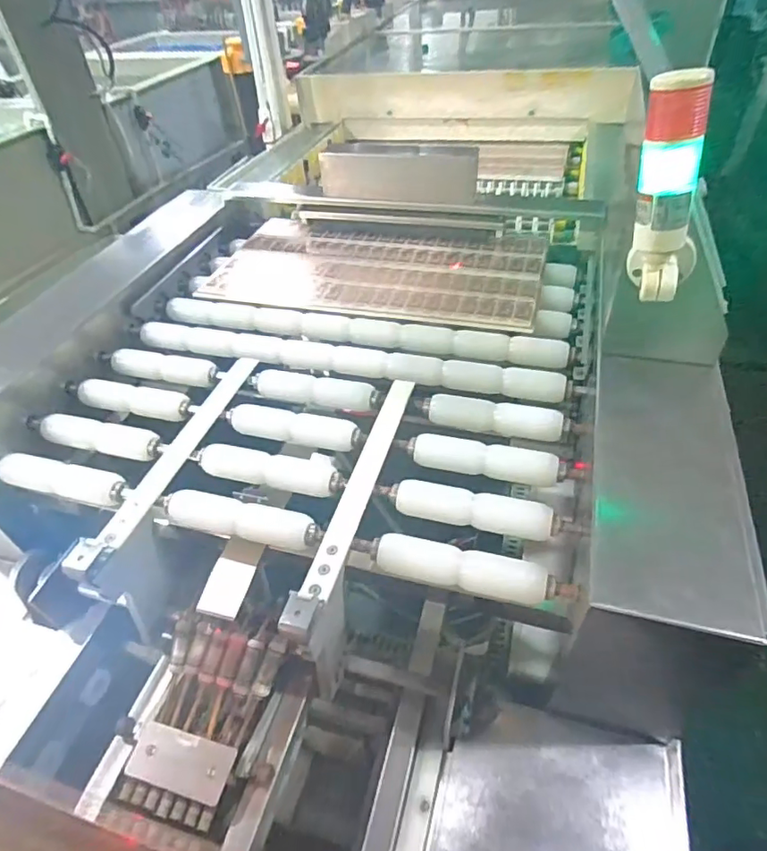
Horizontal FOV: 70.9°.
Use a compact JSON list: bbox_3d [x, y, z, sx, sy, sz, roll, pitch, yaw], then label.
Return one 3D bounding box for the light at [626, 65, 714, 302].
[{"bbox_3d":[0.299,-0.242,0.556,0.069,0.204,0.074,16,42,27],"label":"light"}]

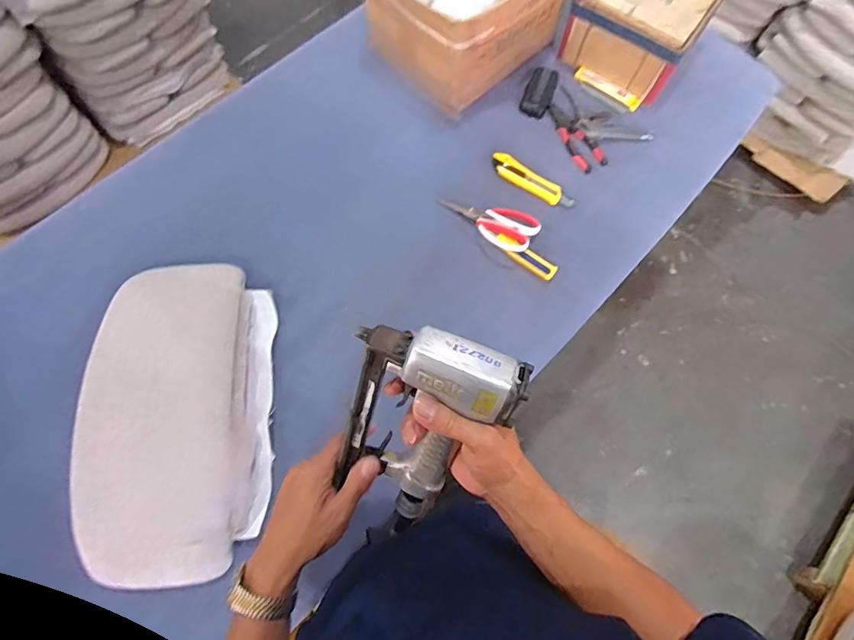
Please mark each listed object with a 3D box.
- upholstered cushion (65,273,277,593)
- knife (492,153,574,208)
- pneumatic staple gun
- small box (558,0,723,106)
[{"bbox_3d":[-0.352,0.132,0.682,0.239,0.061,0.428,-4,71,-3],"label":"upholstered cushion"},{"bbox_3d":[0.188,-0.247,0.847,0.161,0.015,0.039,31,72,9],"label":"knife"},{"bbox_3d":[-0.019,0.094,0.417,0.122,0.224,0.045,36,38,10],"label":"pneumatic staple gun"},{"bbox_3d":[0.403,-0.564,0.900,0.212,0.139,0.225,33,73,10],"label":"small box"}]

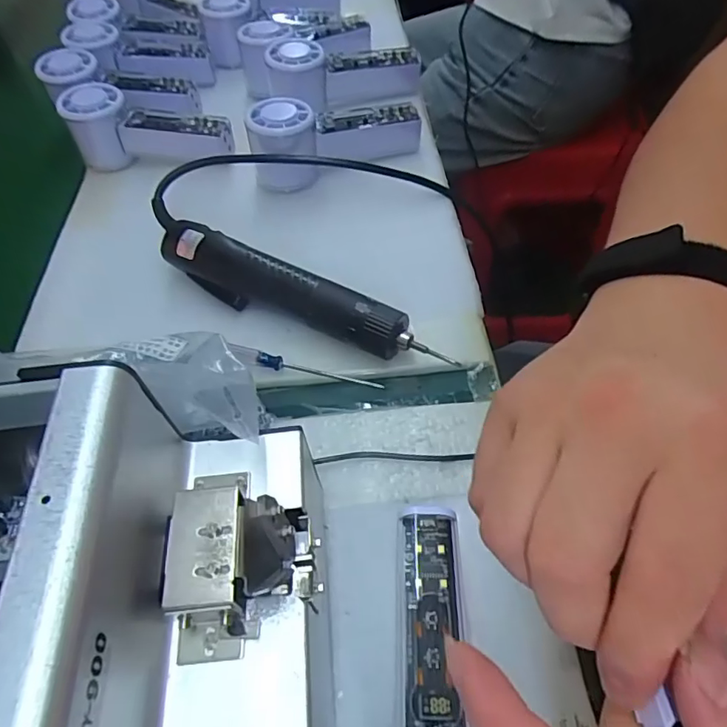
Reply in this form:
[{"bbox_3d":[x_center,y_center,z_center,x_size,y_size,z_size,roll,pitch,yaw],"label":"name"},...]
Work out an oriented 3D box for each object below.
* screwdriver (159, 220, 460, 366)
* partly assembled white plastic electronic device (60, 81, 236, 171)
[{"bbox_3d":[-0.055,-0.049,0.379,0.229,0.033,0.034,24,60,20],"label":"screwdriver"},{"bbox_3d":[-0.200,-0.221,0.509,0.150,0.062,0.060,-3,54,2],"label":"partly assembled white plastic electronic device"}]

== == ==

**Your assignment:** Please find every line in the records that contains the word "each", and copy it out.

**Your response:**
Please mark each listed object with a 3D box.
Work out an oriented 3D box for each object below.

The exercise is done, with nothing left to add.